Given text:
........
Many states are unwilling to merge existing state healthcare models with the national one and international economists are calling it a hoax. 
New Delhi: With great pomp and fanfare, Arun Jaitley, Union Finance Minister and the Minister of Corporate Affairs in the Cabinet of India, announced the Ayushman Bharat or ‘Modicare’ health care scheme in February. With PM Modi set to launch the scheme on August 15, many issues have cropped up ranging from many states unwilling to merge existing state healthcare models with the national one and international economists calling it a hoax.
 
What is Ayushman Bharat or ‘Modicare’?
Ayushman Bharat is a national health protection scheme covering primary, secondary and tertiary healthcare to be launched on August 15.
 
The programme aims to provide free essential drugs and diagnostic services for illnesses that do not necessitate hospitalisation (outpatient care) through 150,000 health & wellness centres, as well as an insurance cover of up to Rs 5 lakh per year per beneficiary family for hospitalisation (inpatient care), both secondary and tertiary care. A PTI report said that the govt claimed that it will provide employment to 10,000 jobs will be created and over one lakh people will be skilled to become ‘Ayushman Mitras’ who will assist people to get the most out of this scheme at both private and government hospitals.
 
Ayushman Bharat is expected to take India towards universal health coverage, the situation when “all people obtain the health services they need without suffering financial hardship when paying for them”, to quote the World Health Organization.
 
To cover more than 107 million poor and vulnerable families or about 40 per cent of India’s population, the government claims that Ayushman Bharat will be the world’s largest government-funded health protection programme, and will have “a major impact on reducing out-of-pocket expenditure on health”.
 
It also claimed that it will provide employment to 10,000 jobs will be created and over one lakh people will be skilled to become ‘Ayushman Mitras’ who will assist people to get the most out of this scheme at both private and government hospitals.
 
States unwilling to merge with Modicare
Many states ruled by non-BJP governments are wary of the political implications of launching a scheme so closely associated with the prime minister’s name, they also already provide health coverage to a much larger universe of beneficiaries than what the centre is willing to provide under Ayushman Bharat. “So the states are obviously hesitant, as merging existing schemes with Ayushman Bharat will raise costs while also being a political dud,” reported CNBCTV18.
 
“Maharashtra has been reluctant since it already runs the ‘Mahatma Jyotiba Phule Jan Arogya Yojana’ covering 2.2 crore families when Ayushman Bharat is offering a cover for only 83 lakh families. The Kerala government is faced with a similar dilemma. The state already offers a cover to 35 lakh families when the Ayushman Bharat cover will apply to only 19 lakh families. In repeated conversations between the centre and the officials of the state on the enrollment for Ayushman Bharat, the government has been reluctant to abandon the universe currently covered,” the report added.
........
[Saved entries]

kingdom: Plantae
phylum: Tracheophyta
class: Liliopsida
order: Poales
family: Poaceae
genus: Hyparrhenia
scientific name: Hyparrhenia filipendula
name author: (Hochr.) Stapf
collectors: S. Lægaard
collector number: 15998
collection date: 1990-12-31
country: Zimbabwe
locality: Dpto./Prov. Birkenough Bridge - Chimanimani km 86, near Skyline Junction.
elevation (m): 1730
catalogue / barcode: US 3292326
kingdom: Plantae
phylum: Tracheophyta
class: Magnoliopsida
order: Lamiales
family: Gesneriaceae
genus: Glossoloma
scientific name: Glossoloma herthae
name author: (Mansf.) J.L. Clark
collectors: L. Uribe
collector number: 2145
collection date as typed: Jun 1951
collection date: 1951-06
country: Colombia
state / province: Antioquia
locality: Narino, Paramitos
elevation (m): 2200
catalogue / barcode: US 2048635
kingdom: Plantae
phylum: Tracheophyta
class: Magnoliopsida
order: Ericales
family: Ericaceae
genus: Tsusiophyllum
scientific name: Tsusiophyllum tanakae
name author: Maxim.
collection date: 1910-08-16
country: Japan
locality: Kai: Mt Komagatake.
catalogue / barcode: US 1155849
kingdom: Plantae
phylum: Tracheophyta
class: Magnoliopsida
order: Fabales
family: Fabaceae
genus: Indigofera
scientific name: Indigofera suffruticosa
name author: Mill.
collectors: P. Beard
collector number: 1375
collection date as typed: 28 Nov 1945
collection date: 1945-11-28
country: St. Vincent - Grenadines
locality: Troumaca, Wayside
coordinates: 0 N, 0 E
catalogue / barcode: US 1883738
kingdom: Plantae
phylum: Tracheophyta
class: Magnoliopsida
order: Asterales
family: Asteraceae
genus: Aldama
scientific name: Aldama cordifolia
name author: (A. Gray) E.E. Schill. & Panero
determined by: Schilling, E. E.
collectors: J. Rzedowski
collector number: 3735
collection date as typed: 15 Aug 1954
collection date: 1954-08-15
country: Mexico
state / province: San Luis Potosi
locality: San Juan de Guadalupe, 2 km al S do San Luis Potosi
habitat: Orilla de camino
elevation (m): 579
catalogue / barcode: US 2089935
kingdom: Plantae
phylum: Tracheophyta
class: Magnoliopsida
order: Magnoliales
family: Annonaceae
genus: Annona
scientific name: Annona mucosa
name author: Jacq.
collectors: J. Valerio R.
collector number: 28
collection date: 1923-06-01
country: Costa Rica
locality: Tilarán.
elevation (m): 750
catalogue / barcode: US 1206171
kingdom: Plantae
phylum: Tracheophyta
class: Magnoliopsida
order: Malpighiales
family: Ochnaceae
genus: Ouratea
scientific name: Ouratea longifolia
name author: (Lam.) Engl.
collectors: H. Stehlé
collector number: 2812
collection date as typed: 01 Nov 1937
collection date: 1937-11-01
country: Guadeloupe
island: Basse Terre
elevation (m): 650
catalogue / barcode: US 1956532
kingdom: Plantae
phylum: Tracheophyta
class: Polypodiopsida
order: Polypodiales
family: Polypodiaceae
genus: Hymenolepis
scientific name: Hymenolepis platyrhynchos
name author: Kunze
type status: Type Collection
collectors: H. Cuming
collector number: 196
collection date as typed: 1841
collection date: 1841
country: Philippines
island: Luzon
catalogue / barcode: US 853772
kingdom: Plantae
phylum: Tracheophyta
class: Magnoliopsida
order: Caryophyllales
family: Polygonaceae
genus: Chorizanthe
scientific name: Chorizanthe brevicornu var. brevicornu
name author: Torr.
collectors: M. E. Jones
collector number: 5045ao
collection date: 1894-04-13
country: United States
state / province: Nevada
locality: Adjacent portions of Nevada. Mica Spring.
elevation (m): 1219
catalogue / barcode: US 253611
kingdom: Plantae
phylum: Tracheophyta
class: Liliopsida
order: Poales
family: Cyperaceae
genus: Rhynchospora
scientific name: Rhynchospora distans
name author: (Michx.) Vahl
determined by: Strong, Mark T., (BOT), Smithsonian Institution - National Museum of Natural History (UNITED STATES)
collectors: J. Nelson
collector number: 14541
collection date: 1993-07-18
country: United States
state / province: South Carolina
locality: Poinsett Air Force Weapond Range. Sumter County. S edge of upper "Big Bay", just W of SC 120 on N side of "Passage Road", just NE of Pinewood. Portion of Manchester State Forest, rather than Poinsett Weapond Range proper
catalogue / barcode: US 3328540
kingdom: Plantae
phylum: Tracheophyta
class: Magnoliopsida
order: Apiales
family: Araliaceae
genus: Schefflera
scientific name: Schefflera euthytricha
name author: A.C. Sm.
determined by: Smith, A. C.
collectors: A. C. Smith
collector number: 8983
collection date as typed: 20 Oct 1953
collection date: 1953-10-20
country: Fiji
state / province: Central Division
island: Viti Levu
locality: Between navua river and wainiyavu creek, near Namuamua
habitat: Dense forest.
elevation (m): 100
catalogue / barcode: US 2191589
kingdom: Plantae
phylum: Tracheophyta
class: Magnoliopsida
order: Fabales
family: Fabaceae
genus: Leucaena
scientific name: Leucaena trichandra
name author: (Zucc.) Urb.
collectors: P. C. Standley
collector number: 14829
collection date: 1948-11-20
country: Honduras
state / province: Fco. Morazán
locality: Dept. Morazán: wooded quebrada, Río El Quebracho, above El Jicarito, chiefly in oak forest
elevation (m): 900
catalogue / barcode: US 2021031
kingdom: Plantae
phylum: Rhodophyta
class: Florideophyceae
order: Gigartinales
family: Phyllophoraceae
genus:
........
Exercises:
A – In the Modicare article, why is Maharashtra reluctant to join Ayushman Bharat?
B – Edit everything in the Modicare article from "New Delhi: With" down to "economists calling it a hoax.", putting "ceremony" in place of "fanfare".
The saved entries play no part in the work here.

Solutions for each task:
A – Maharashtra already runs the 'Mahatma Jyotiba Phule Jan Arogya Yojana', which covers 2.2 crore families, while Ayushman Bharat would cover only 83 lakh families. Merging would raise costs and would also be a political dud.

B –
New Delhi: With great pomp and ceremony, Arun Jaitley, Union Finance Minister and the Minister of Corporate Affairs in the Cabinet of India, announced the Ayushman Bharat or ‘Modicare’ health care scheme in February. With PM Modi set to launch the scheme on August 15, many issues have cropped up ranging from many states unwilling to merge existing state healthcare models with the national one and international economists calling it a hoax.